I will indeed state that making categorical statements like “Greed is always bad” are overly simplistic (libertarians run into the same problem when they invoke simple principles such as “non-initiation of force”). It is almost always possible to construct an example in which any hard-and-fast, black-and-white moral rule does not hold.

…Economics might be able to tell us something about the true nature of the problem–why does this market work poorly, whereas others work well? But that would require a careful and thoughtful discussion that would probably bore most people, so no one–not CNN, not Michael Moore–has the discussion. Instead we get grandstanding and entertainment.”

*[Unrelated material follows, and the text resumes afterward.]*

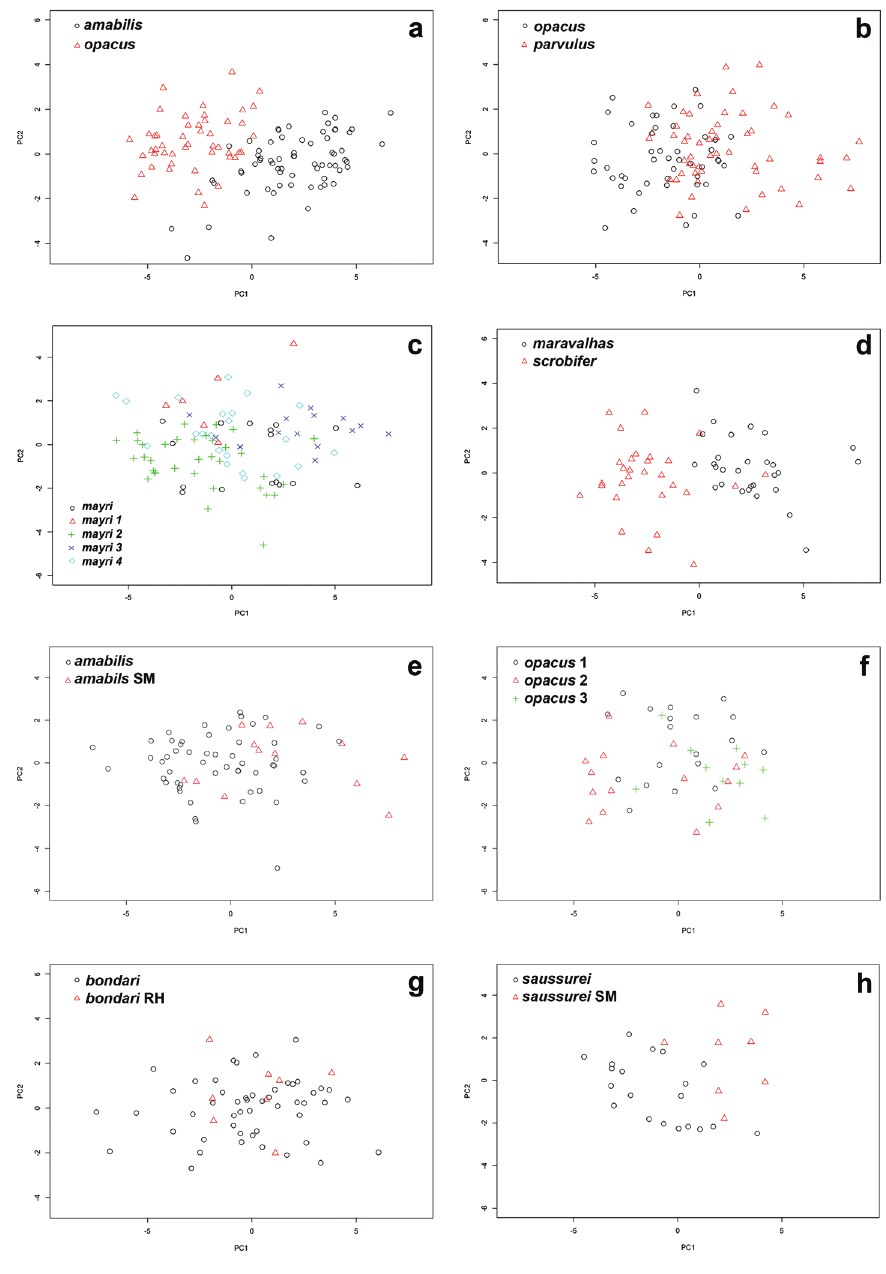
Figure 5. Principal component analysis of reduced data sets, scatter plots. a S. amabilis and S. opacus b S. opacus and S. parvulus c populations of S. mayri d S . maravalhas and S. scrobifer e populations of striate-mandibled S. amabilis vs. smooth-mandibled (SM) S. amabilis f populations of S. opacus g popula- tions of typical S. bondari vs. reduced-hair (RH) S. bondari h populations striate-mandibled S. saussurei vs. smooth-mandibled (SM) S. saussurei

This reminds me of the Windows vs. Linux flame wars or the various “my favorite programming language is obviously superior to your favorite programming language” that infest the internet. I am a programmer and have been a sys admin and network security engineer. I have worked on, literally, almost every single operating system and programmed in most programming languages. I have networked computers in Appletalk and written code to run on Os/2. I have written programs in C for Unix and Perl for Windows. I have written fat clients, smart clients, and web based clients. I have done applets and ajax and, God help me, active x. I have written Windows services and Unix daemons. Yesterday I wrote code in three different languages on two different operating systems. And you know what? I wouldn’t hesitate to use any technology I have used in my career again (Well, okay — maybe not VB). Whatever the Linux fanboys and Windows geeks may say, whatever the Perl partisans and Python propagandists might claim, programming languages and operating systems and design methodologies are just tools. Nothing more, nothing less. The trick is to use the right tool for the right task.

Greed, or, more accurately, markets, are the same way. They are a tool, not a revelation from the burning bush. Greed is not the only tool in our possession and it must be judged the same way all other tools are: by how well it does it job. You cannot look at a situation and think to yourself “how can I make markets work better here”. That is like looking at a nail and thinking, “hmm, how could I get that nail into this piece of wood using this hacksaw”. The appropriate question is whether or not greed is the right tool for the job. And I think it is pretty clear that if the job is designing a decent health care system in thsi country, the answer is “no”.

Markets create incentives for insurance companies to behave atrociously. The simplest way for an insurance company to become profitable is to never pay out any claims. Thus, insurance companies go to great lengths to not enroll people who can be expected to have high medical costs down the line and to find reasons to deny people the benefits for which they have paid their premiums. Assuming that doctors are driven by the same greed first considerations (most aren’t; but that is a complication for another day) they too have incentives to act in something other than the patient’s best interest. If they are paid by the insurance company per patient, they have every incentive to stack the patients high and push them through fast. If they are paid by the insurance company per procedure, then they have every incentive to order up as mush work as possible. The former leads to missed diagnosis and incomplete treatment; the latter leads to over exposure to antibiotics, unnecessary pain anddiscomfort for the patient, and longer waiting times for needed treatments and equipment for everyone else. Greed, in other words, is bad for your health.

This is obvious once you step back and look at the problem without the need to make it fit into a market based solution. But you must take that first step of not picking your tool before you diagnose the problem. Markets and greed are not required in every aspect of our lives. They are not revealed wisdom or the secret to everlasting success and happiness. They are just tools, the functional equivalent of a hammer. And not every problem in the world is shaped like a nail.